Our focus was on their Android-based Driver Platform, and we spent time analysing the codebase, architecture, and engineering processes. We learned…
- Nearly all the driver partners were using low-quality, white-label Android devices. The version of Android running on these phones often behaved erratically, which made development difficult.
- Traditional engineering practices prevented engineers from building and releasing software rapidly, imperative for the vast growth in business.
- Lack of streamlined release engineering meant spending significant effort on manual testing and verification of releases.
Process
We spent considerable time exploring various solutions, discussing them with key stakeholders who had far more domain knowledge than we did. Eventually, we reached a fork in the road and had to choose between refactoring the existing code or rebuilding it from scratch.
Refactoring would have required many more consultants working on the project -- a luxury we did not have. Our suggestion was for Ola to rebuild the platform: utilising its own team, and choosing a modern architecture along with radical improvements in their engineering process. To this end, we conducted training workshops with their engineering team to supply a fresh approach. We discussed various industry best practices and how they’d fit the team's unique requirements:
- Modelling the flow of data in the system becomes simple using a unidirectional data-flow architecture, similar to React/Redux on the web. This adds predictability to the system, making it easy to understand why and how something changed.

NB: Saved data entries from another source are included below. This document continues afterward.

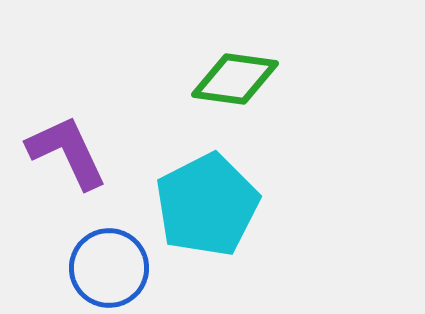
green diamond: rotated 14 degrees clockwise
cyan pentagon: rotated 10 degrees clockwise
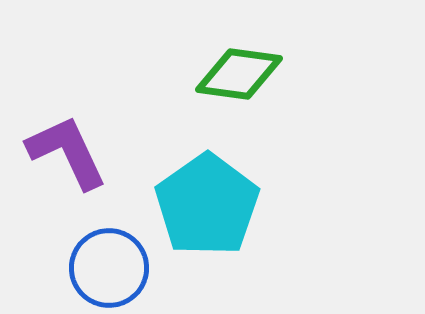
green diamond: moved 4 px right, 5 px up
cyan pentagon: rotated 8 degrees counterclockwise
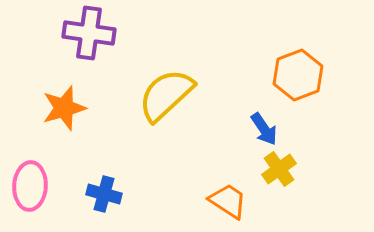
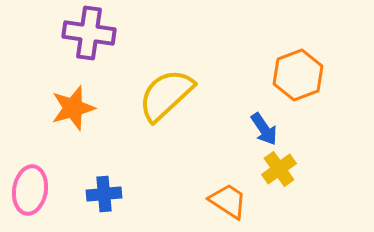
orange star: moved 9 px right
pink ellipse: moved 4 px down; rotated 6 degrees clockwise
blue cross: rotated 20 degrees counterclockwise
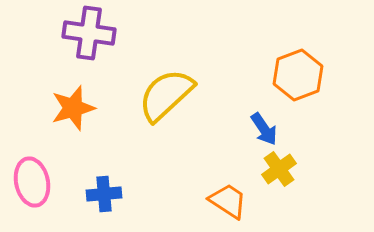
pink ellipse: moved 2 px right, 8 px up; rotated 21 degrees counterclockwise
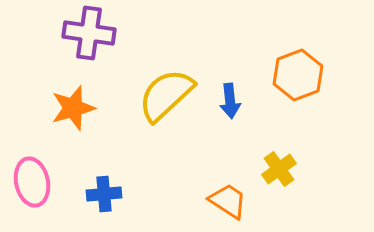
blue arrow: moved 34 px left, 28 px up; rotated 28 degrees clockwise
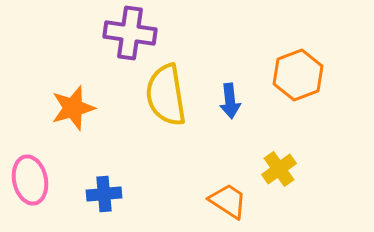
purple cross: moved 41 px right
yellow semicircle: rotated 56 degrees counterclockwise
pink ellipse: moved 2 px left, 2 px up
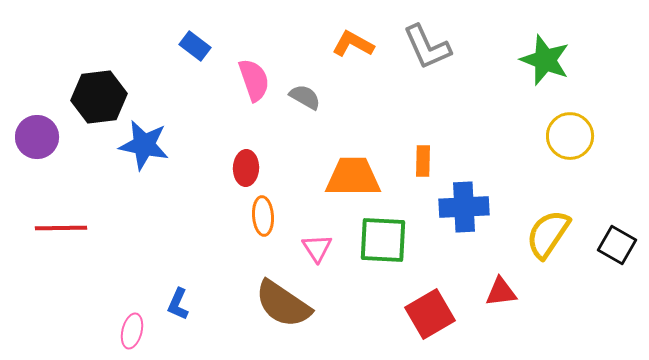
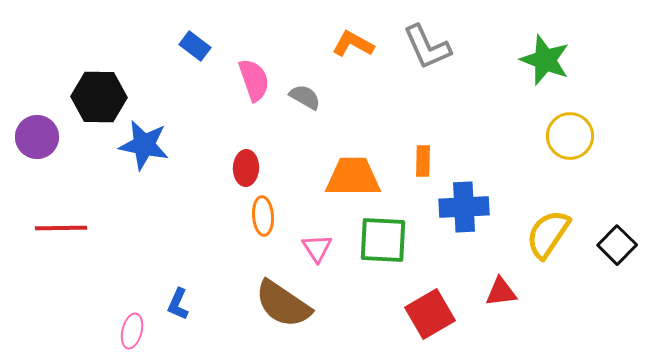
black hexagon: rotated 8 degrees clockwise
black square: rotated 15 degrees clockwise
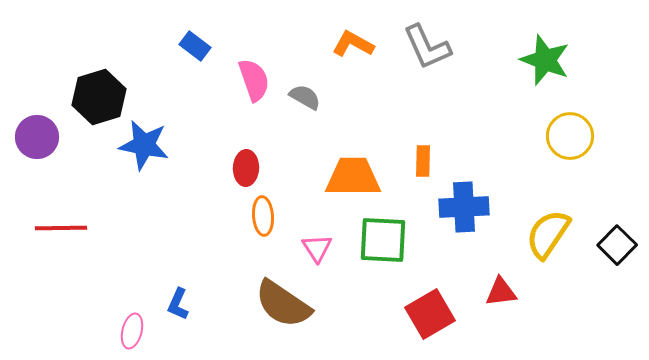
black hexagon: rotated 18 degrees counterclockwise
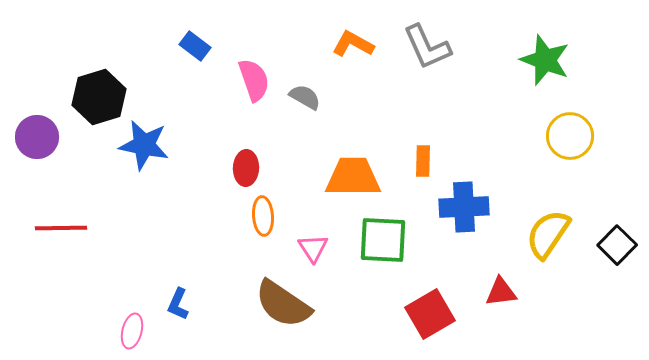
pink triangle: moved 4 px left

- An extensive test suite guarantees the stability of shipped software and reduces the effort of refactoring in the future. The bulk of the suite is usually composed of unit tests and integration tests, along with a thin layer of UI tests. A continuous integration (CI) server runs tests against every change so that the developers know exactly when something breaks.
- Trunk-based development removes the need for long-running feature branches that never get integrated. This also prevents “merge hell” meetings, saving precious time. Combined with a feature-flagging system, trunk-based development increases the frequency of code deployments -- a key indicator of high-performance teams.
Outcome
We gave Ola a well-documented case for how to proceed: many techniques and practices that are overkill at small scale become key factors for success at large-scale organisations. Ola received an external perspective on how to increase the robustness of their platform, and we gained experience working with teams that maintain large and complex legacy codebases.